Il faut dire que le sport n'a pas toujours bonne presse. Toléré lorsqu'il est pratiqué pour la santé, on méprise ceux de ses plus fervents adeptes qui n'hésitent pas à y consacrer par passion une part importante de leur temps, pour pratiquer ou pour suivre l'actualité. Ne pas aimer le sport, ça fait bien, ça fait intellectuel. On s'imagine des caricatures: jeune coureur cadre dynamique parfaitement insupportable, qui se vante de ses perfs en mangeant des barres bio, ou désolant footballeur beauf et inculte qui passe ses week-ends à insulter les arbitres avant d'aller descendre des bières... choisissez votre camp!
On n'imagine pas les femmes prendre part à cet univers, et on les en écarte volontiers. Paradoxalement, ceci peut venir autant de féministes revendiquées que de fieffés machos, les unes estimant le sport entièrement construit sur des codes masculins à abolir (ou parfaitement inutile), les autres souhaitant garder leur pré carré puisque ces abominables bonnes femmes se sont mis en tête d'investir tous les autres domaines.
Personnellement, la simple idée d'être d'accord avec quelqu'un qui ait besoin de placer sa virilté dans un ballon (ou dans une bagnole) me ferait douter de mon opinion. Ensuite je ne suis pas du tout d'accord avec la rengaine "peu importe si les femmes font toutes de la danse tant qu'elles accèdent à l'égalité des salaires" . Justement, l'égalité des salaires, on ne l'a pas. Et ce n'est peut-être pas une coincidence.

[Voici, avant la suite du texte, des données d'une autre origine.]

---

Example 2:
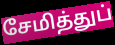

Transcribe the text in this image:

சேமித்துப்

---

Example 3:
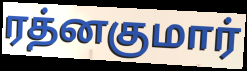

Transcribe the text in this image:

ரத்னகுமார்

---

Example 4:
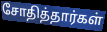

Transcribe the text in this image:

சோதித்தார்கள்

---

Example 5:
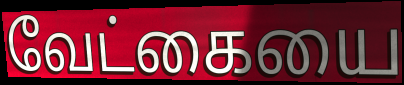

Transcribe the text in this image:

வேட்கையை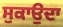
ਸੁਕਾਉਦਾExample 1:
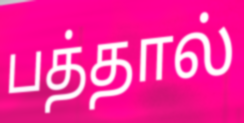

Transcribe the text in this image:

பத்தால்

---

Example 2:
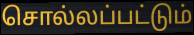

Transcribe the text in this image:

சொல்லப்பட்டும்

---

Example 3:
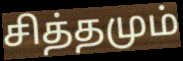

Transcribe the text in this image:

சித்தமும்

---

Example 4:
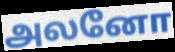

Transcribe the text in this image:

அலனோ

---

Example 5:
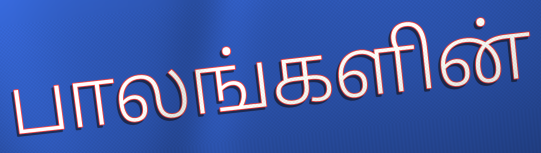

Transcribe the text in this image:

பாலங்களின்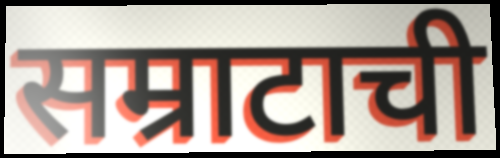
सम्राटाचीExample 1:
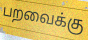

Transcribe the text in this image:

பறவைக்கு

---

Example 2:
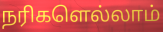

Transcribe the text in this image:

நரிகளெல்லாம்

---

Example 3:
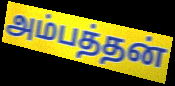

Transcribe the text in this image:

அம்பத்தன்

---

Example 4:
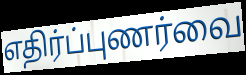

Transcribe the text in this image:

எதிர்ப்புணர்வை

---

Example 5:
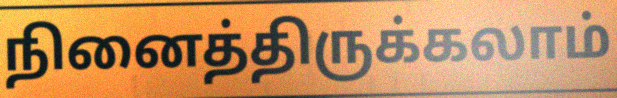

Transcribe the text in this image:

நினைத்திருக்கலாம்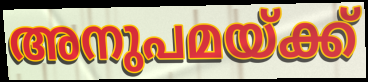
അനുപമയ്ക്ക്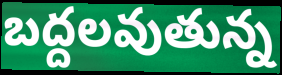
బద్దలవుతున్నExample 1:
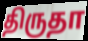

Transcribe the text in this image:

திருதா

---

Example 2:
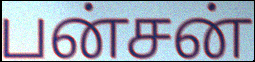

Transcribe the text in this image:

பன்சன்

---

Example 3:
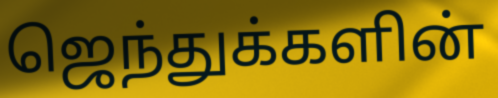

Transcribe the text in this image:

ஜெந்துக்களின்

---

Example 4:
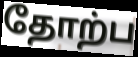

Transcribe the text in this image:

தோற்ப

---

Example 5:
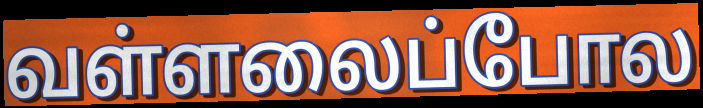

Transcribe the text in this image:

வள்ளலைப்போலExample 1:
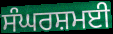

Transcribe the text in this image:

ਸੰਘਰਸ਼ਮਈ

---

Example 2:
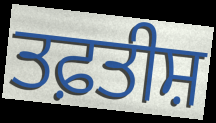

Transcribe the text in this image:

ਤਫ਼ਤੀਸ਼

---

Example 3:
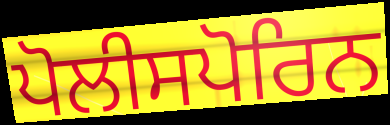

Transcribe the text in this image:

ਪੋਲੀਸਪੋਰਿਨ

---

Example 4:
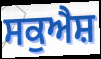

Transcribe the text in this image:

ਸਕੁਐਸ਼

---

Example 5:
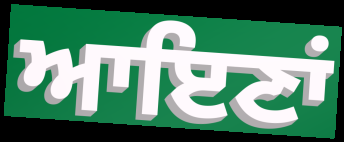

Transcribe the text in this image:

ਆਇਣਾਂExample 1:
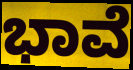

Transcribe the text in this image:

ಭಾವೆ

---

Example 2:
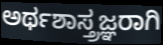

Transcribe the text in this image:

ಅರ್ಥಶಾಸ್ತ್ರಜ್ಞರಾಗಿ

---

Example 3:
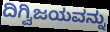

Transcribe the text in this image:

ದಿಗ್ವಿಜಯವನ್ನು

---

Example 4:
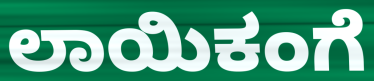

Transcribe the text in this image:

ಲಾಯಿಕಂಗೆ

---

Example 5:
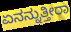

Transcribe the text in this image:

ಏನನ್ನುತ್ತೀರಾ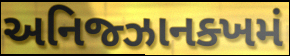
અનિજ્ઝાનક્ખમં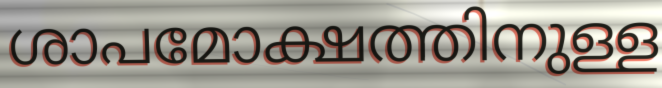
ശാപമോക്ഷത്തിനുള്ള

Parce que tant que l'on estimera que les lanceuses de poids sont trop musclées, les magazines féminins nous abreuveront de leurs normes de féminité. Tant qu'on restera convaincus qu'il est dans la nature des garçons d'aimer le foot, impossible d'être persuadés que les maths n'ont pas de sexe. Et on n'aura jamais 50% de femmes à Polytechnique si on continue de croire que les sportives n'ont pas l'esprit de compétition.
La parité et la mixité, c'est dans tous les domaines qu'il faut la défendre.